Asbestos – Frequently Asked Questions
What is asbestos and where can it be found?
Asbestos is a naturally occurring fibrous mineral that was commonly used in the UK up until the 1980s. Used globally from as early as the mid- 1800s, asbestos became extremely popular after World War II, and was used in everything from toothpaste to fire-proof vests, ceiling tiles, pipe lagging and asbestos-cement roofs.
Due to its versatility and heat resistant properties, asbestos soon became a standard material in the building and construction industry, used throughout the UK and particularly widespread in residential property. It’s reported that 50% of homes in the UK could contain some form of asbestos.
Asbestos generally isn’t considered dangerous unless it has become airborne, when it can be inhaled or ingested. Only if disturbed or damaged is there potential for asbestos fibres to be released into the air. Deterioration of asbestos containing materials can also increase the potential of asbestos becoming airborne.
From the 1980s onwards, the overwhelming health risks associated with the inhalation of asbestos fibres became evident, leading to a decline its use. However, it was not until 1999 that the UK banned all types of asbestos. Any building prior to the year 2000, therefore, could present an asbestos risk.
Who is responsible for managing asbestos in buildings?
Those responsible for the maintenance and repair activities in buildings have a ‘duty to manage’ asbestos. These can include owners and occupiers of commercial premises (e.g. offices), and the owners and managers of domestic buildings (e.g. housing associations).
This is legally required under the Control of Asbestos Regulations 2012. They also have a duty to assess the presence and condition of any asbestos-containing materials (ACMs). If asbestos is present, or presumed to be so, then it must be managed appropriately.
What is an asbestos survey and when is one needed?
An asbestos survey is an effective way to manage asbestos in premises by providing accurate information about the location, amount and type of any asbestos-containing materials (ACMs).
The survey typically involves sampling and analysis to determine the presence of asbestos. Surveys can only be carried out by competent surveyors with the necessary skills, experience and qualifications.
A survey may be conducted if ACMs are suspected as being present, or say due to the age and type of building, the choice may be made to presume there is asbestos in the buildings and thus all necessary precautions taken for any work that takes place. However, it is typically best practice to have an asbestos survey carried out to be sure whether asbestos is present or not.
The asbestos survey can provide information to inform an asbestos register, a risk assessment and subsequent management plan.
What kind of asbestos survey do I need?
This type of survey is typically undertaken to comply with regulations such as The Control of Asbestos Regulations 2012.
The survey involves surface sampling designed to identify any asbestos containing materials that may be present within a property.
Management Surveys involve creating a register of all building materials and identifying any suspect asbestos products within the property that may be disturbed during regular occupation.
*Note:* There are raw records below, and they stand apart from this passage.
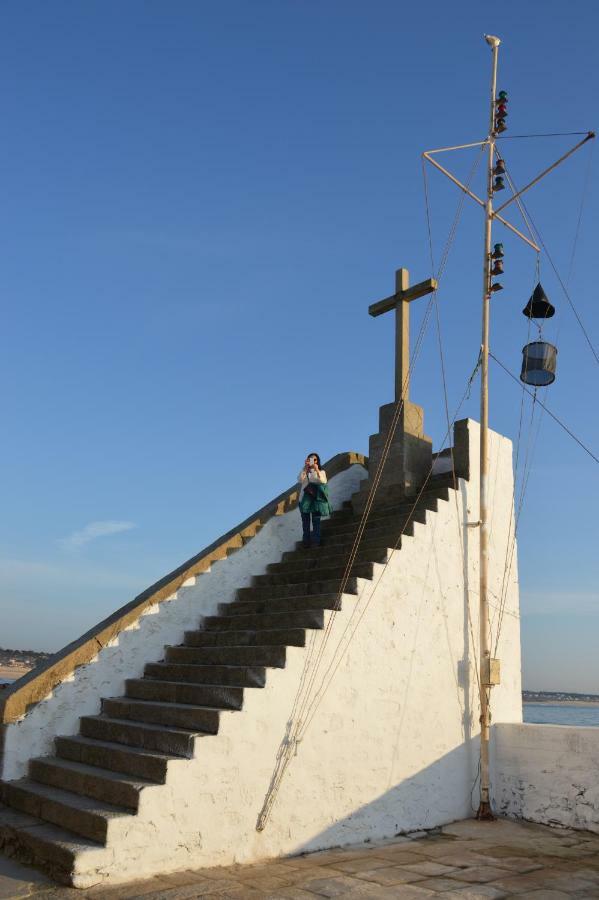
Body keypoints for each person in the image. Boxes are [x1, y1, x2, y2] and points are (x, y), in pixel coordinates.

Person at [297, 453, 332, 548]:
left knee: (316, 521)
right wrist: (305, 468)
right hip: (304, 500)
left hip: (316, 500)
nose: (313, 461)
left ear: (318, 461)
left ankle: (316, 541)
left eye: (315, 460)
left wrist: (315, 469)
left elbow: (322, 481)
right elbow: (300, 480)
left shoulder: (321, 471)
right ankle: (306, 541)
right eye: (310, 459)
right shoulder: (305, 471)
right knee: (305, 522)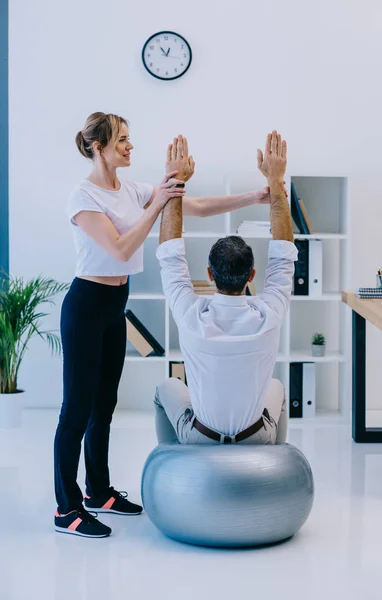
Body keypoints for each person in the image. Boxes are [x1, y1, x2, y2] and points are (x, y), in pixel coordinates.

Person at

This method of surveying is not fully intrusive and can be undertaken when the property is occupied.
This type of survey is designed to allow a competent person to monitor and record the condition of any previously identified asbestos products within a building.
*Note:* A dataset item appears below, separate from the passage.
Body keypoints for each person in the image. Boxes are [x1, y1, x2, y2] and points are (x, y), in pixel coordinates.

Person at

Asbestos containing materials like any other building material can become damaged and degraded. As an asbestos product degrades it can be more likely to become a hazard to health, therefore should be inspected at regular intervals to ensure its condition has not deteriorated.
For this type of survey to be undertaken, an existing asbestos survey or asbestos register should be in place.
This type of survey is required if any intrusive refurbishment works are to be undertaken and allows the successful removal of any identified materials prior to the works beginning, as well as project planningto change to avoid these materials.
Fully intrusive and can be targeted to areas which may be affected by proposed refurbishment works.
Will be required by your CDM Co-ordinator under the Construction Design and Management Regulations 2015.
Will identify asbestos containing materials which will require removal or treatment prior to the planned works.
This is a fully intrusive survey, designed to identify all asbestos containing materials by using fully destructive techniques to access all parts of a buildings construction.
- Should be undertaken for all demolition projects to ensure that any asbestos containing materials identified within the survey can be removed by an asbestos removal contractor prior to demolition of the building.
Should not be undertaken in a property that is occupied or due to be reoccupied after the survey has been completed.
How should I dispose of asbestos waste (including asbestos contaminated soils)?
Asbestos waste is any asbestos product or material containing asbestos, which is to be disposed of. This includes; any contaminated building materials, dust, rubble, used tools that cannot be decontaminated, disposable PPE (personal protective equipment) and damp rags that have been used for cleaning.
Asbestos waste must be placed in suitable packaging to prevent any fibres being released.
Asbestos waste should only be handled by a licensed disposal site and needs to be transported to these sites in suitable containers that prevent the release of any asbestos fibres while in transit.